TASK DETAILS:
The answer must be only the lines below from the one holding "Chest CT, one axial slice." down to the one holding "- T7 vertebra: (225, 343, 284, 379)", ends included, printed exactly; please omit all pictures.

-.-.-

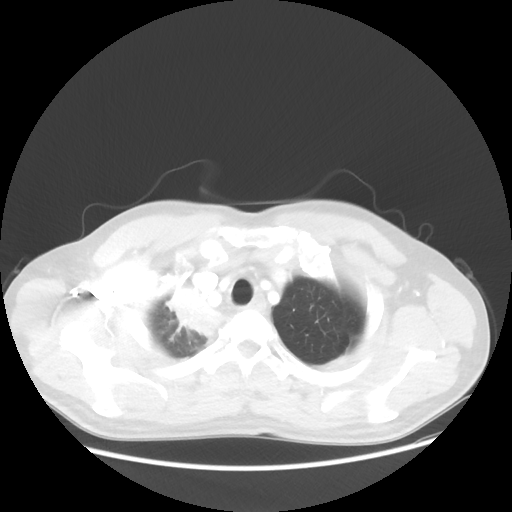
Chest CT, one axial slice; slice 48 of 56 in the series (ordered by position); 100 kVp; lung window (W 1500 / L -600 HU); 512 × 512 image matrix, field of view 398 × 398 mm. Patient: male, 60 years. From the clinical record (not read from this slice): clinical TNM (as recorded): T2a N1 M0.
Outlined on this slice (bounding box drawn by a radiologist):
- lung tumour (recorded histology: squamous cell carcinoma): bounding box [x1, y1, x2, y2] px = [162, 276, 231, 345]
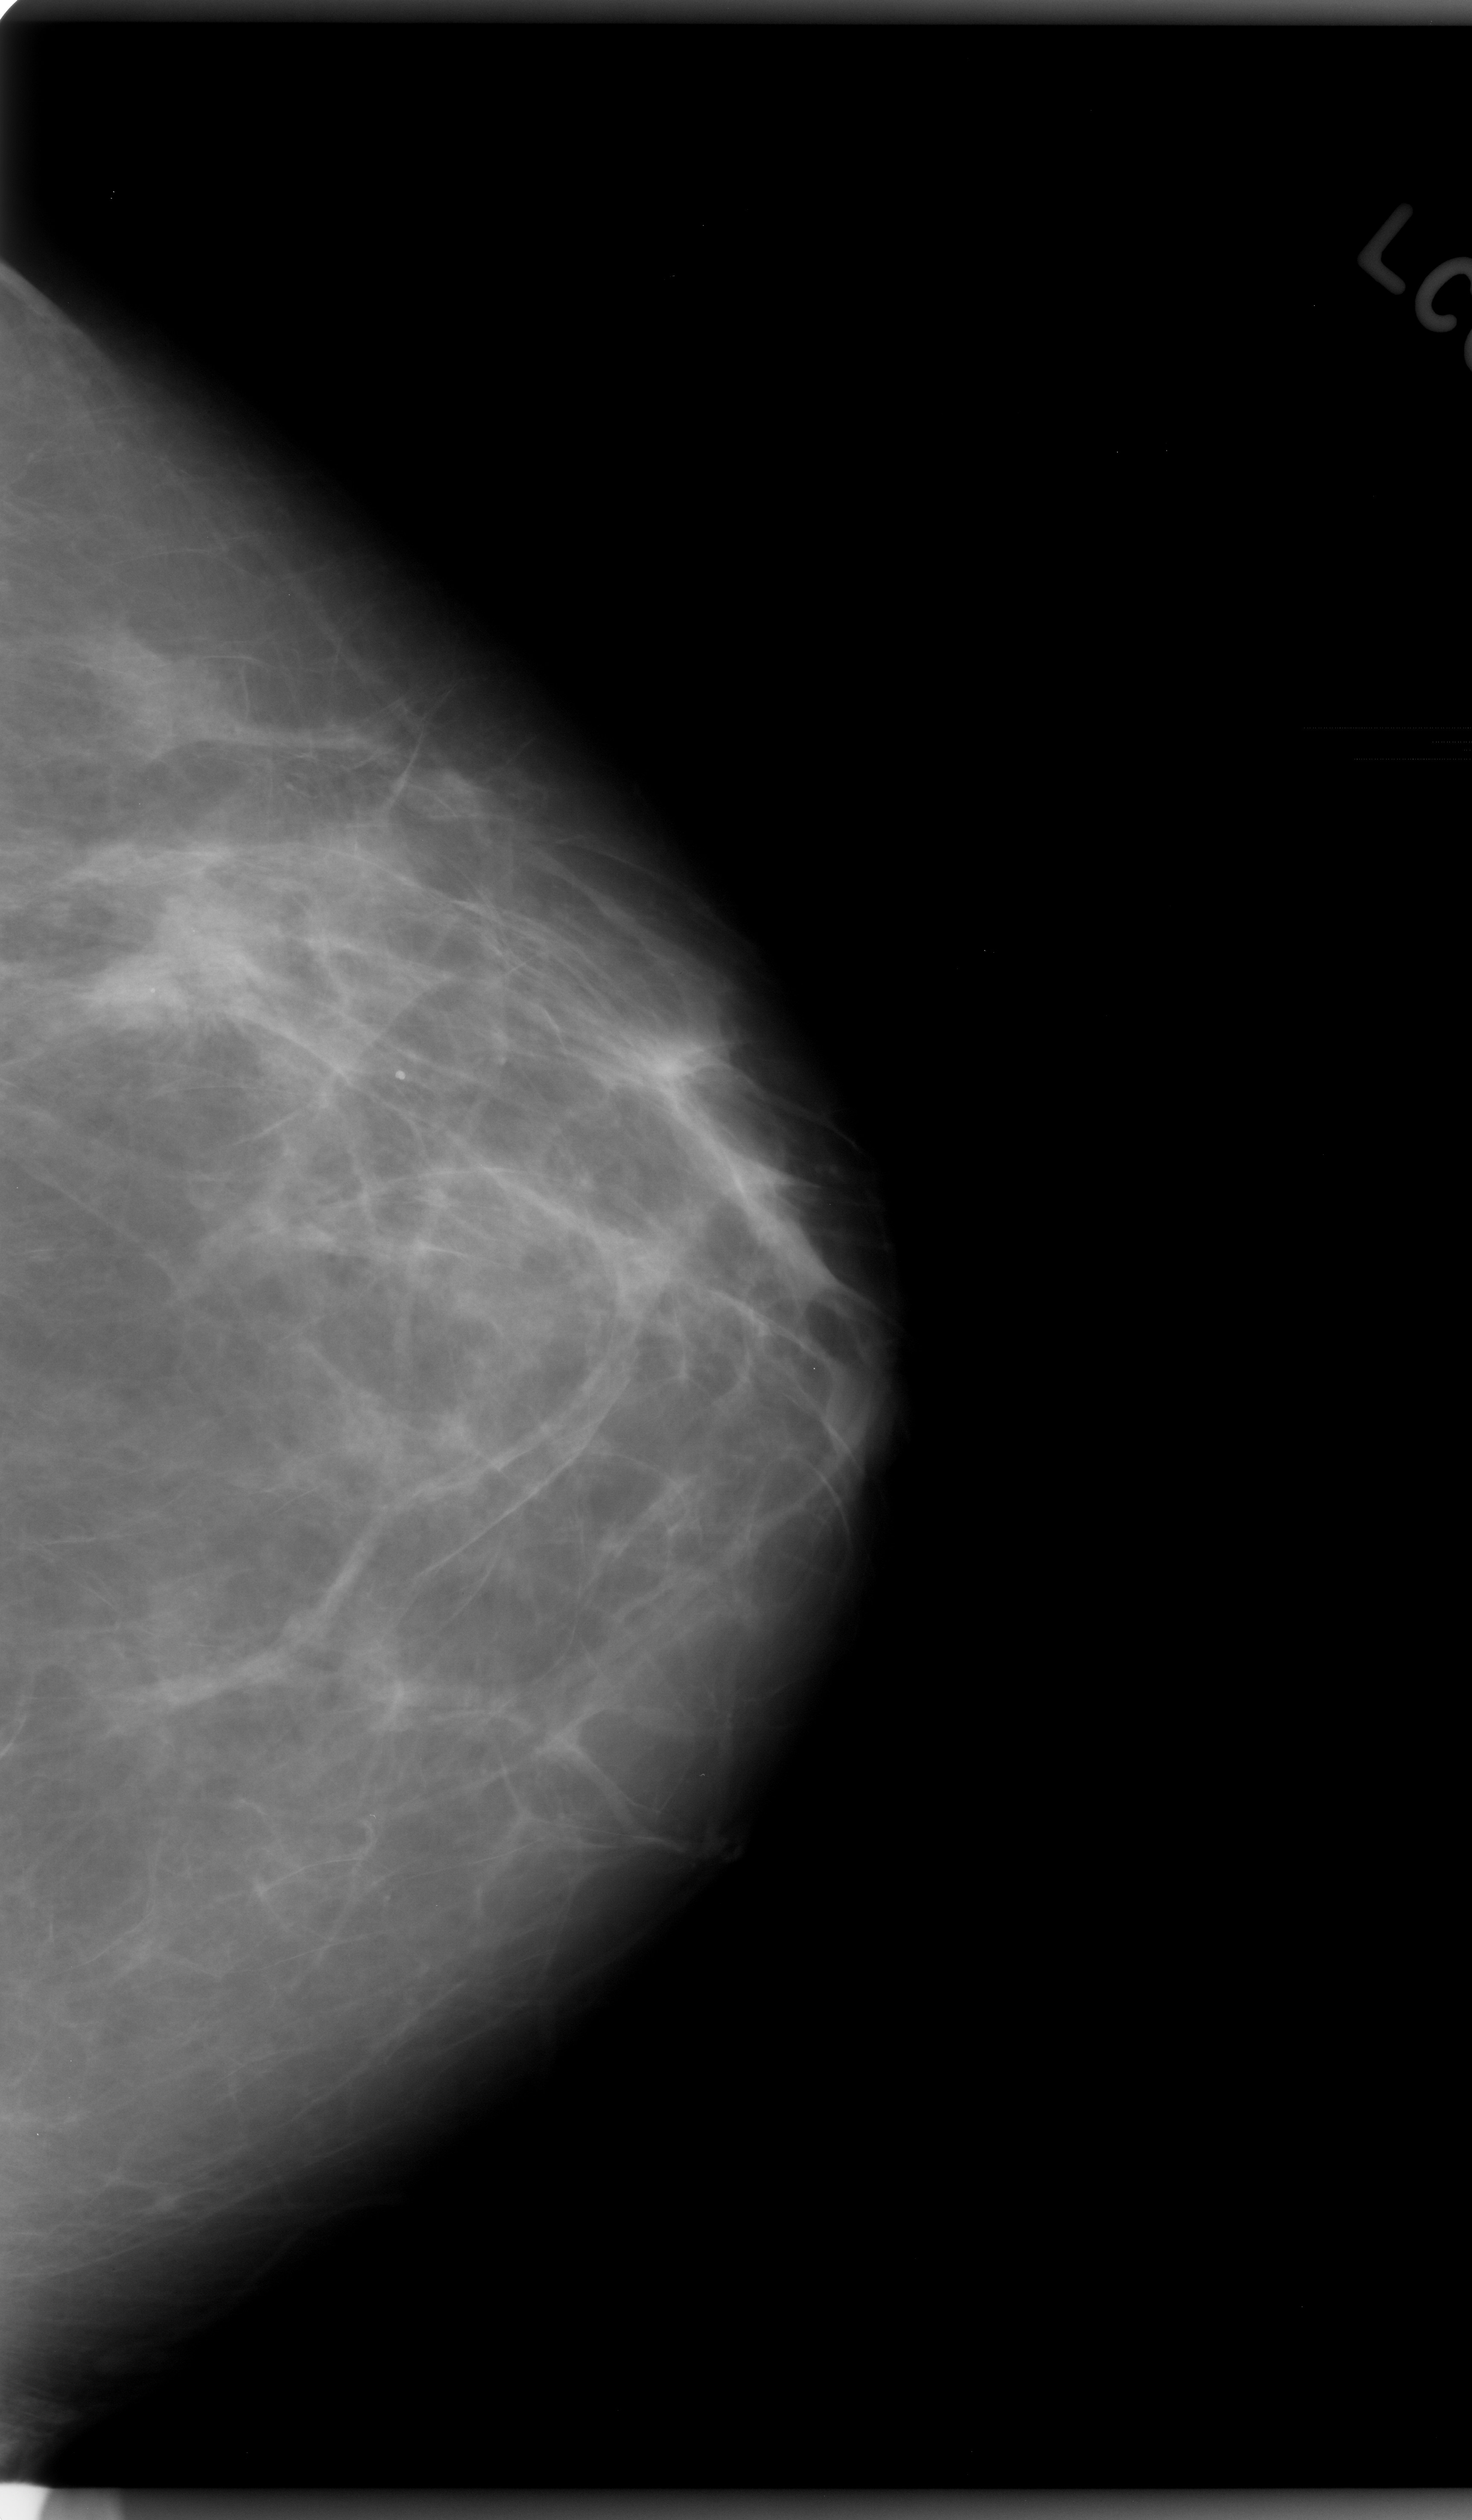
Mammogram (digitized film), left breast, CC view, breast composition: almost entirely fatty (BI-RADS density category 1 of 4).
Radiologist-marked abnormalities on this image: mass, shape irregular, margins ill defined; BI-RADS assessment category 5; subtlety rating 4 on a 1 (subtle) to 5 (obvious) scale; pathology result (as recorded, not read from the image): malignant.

-.-.-

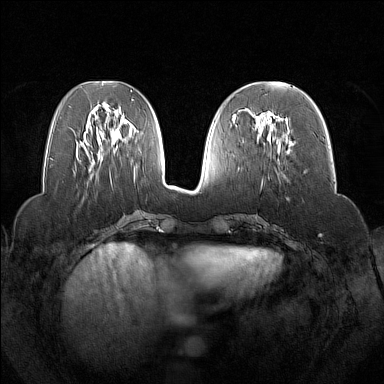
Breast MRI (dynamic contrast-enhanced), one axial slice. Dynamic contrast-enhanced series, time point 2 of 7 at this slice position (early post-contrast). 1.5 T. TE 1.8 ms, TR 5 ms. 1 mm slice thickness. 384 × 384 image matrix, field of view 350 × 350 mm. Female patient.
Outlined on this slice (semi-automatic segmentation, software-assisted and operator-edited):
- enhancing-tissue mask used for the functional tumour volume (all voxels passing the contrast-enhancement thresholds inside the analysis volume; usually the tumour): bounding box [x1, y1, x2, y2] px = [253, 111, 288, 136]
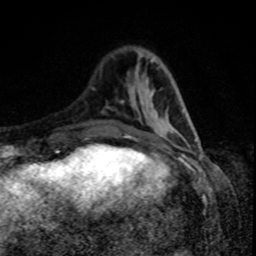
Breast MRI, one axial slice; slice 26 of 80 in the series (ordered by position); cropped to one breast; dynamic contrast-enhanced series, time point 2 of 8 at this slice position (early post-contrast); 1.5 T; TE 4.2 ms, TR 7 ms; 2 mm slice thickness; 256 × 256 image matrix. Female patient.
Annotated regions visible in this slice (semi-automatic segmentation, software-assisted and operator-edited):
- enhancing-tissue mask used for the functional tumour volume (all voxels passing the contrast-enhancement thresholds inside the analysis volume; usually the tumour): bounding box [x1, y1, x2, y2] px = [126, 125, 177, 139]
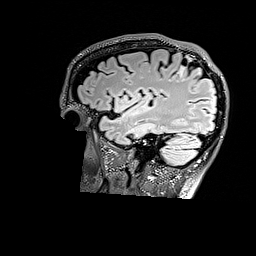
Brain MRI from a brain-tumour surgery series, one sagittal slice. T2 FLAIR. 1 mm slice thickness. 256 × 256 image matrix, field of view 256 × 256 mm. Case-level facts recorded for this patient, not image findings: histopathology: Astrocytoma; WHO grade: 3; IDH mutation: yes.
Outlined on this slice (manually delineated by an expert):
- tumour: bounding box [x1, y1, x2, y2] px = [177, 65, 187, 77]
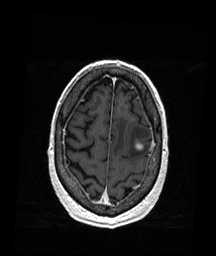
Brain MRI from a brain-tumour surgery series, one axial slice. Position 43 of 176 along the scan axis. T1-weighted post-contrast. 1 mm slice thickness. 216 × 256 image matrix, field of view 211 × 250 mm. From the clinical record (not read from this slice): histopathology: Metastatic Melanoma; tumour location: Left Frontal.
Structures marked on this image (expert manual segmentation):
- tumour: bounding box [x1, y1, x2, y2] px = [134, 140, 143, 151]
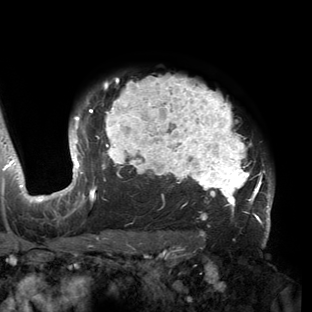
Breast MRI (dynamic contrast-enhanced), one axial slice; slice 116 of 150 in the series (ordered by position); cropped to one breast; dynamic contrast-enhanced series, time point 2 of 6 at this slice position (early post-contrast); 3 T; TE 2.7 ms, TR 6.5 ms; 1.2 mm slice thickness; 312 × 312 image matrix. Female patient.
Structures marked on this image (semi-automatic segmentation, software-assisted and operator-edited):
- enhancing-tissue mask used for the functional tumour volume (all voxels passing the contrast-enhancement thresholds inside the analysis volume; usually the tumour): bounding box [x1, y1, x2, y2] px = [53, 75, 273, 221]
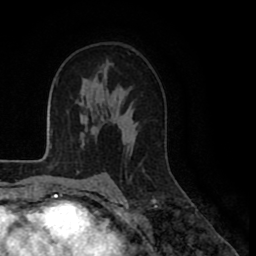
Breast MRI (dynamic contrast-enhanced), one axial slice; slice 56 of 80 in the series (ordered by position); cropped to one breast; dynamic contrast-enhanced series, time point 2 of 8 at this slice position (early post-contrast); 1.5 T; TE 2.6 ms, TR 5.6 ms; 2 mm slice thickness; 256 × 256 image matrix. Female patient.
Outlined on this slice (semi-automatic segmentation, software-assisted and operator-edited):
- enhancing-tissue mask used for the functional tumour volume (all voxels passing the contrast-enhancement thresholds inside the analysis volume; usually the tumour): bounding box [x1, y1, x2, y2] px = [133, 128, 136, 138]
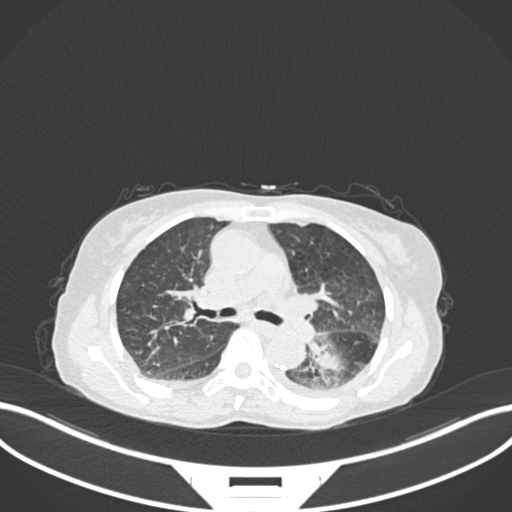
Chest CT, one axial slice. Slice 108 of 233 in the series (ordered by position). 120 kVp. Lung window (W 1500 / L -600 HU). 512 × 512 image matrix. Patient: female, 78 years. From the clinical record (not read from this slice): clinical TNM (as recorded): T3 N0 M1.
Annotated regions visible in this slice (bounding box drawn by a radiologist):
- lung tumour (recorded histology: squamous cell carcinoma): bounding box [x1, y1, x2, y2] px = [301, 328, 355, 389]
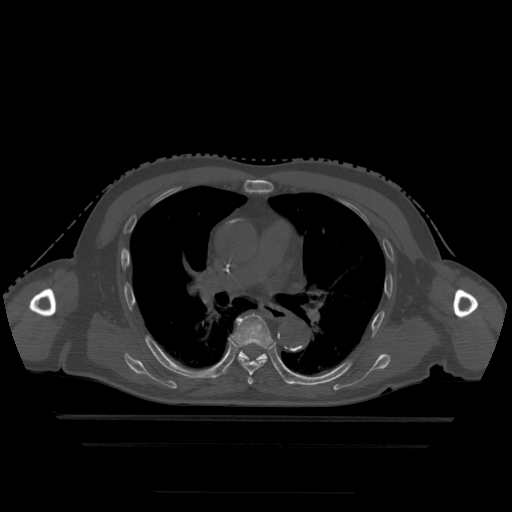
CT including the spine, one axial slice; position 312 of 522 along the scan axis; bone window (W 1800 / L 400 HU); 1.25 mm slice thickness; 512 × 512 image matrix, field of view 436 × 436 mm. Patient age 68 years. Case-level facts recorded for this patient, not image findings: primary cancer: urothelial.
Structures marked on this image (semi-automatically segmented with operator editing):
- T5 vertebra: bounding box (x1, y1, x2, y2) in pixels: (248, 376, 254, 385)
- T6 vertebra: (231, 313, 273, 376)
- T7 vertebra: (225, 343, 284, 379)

-.-.-

ANSWER TO THIS TASK:
Chest CT, one axial slice. Slice 108 of 233 in the series (ordered by position). 120 kVp. Lung window (W 1500 / L -600 HU). 512 × 512 image matrix. Patient: female, 78 years. From the clinical record (not read from this slice): clinical TNM (as recorded): T3 N0 M1.
Annotated regions visible in this slice (bounding box drawn by a radiologist):
- lung tumour (recorded histology: squamous cell carcinoma): bounding box [x1, y1, x2, y2] px = [301, 328, 355, 389]
CT including the spine, one axial slice; position 312 of 522 along the scan axis; bone window (W 1800 / L 400 HU); 1.25 mm slice thickness; 512 × 512 image matrix, field of view 436 × 436 mm. Patient age 68 years. Case-level facts recorded for this patient, not image findings: primary cancer: urothelial.
Structures marked on this image (semi-automatically segmented with operator editing):
- T5 vertebra: bounding box (x1, y1, x2, y2) in pixels: (248, 376, 254, 385)
- T6 vertebra: (231, 313, 273, 376)
- T7 vertebra: (225, 343, 284, 379)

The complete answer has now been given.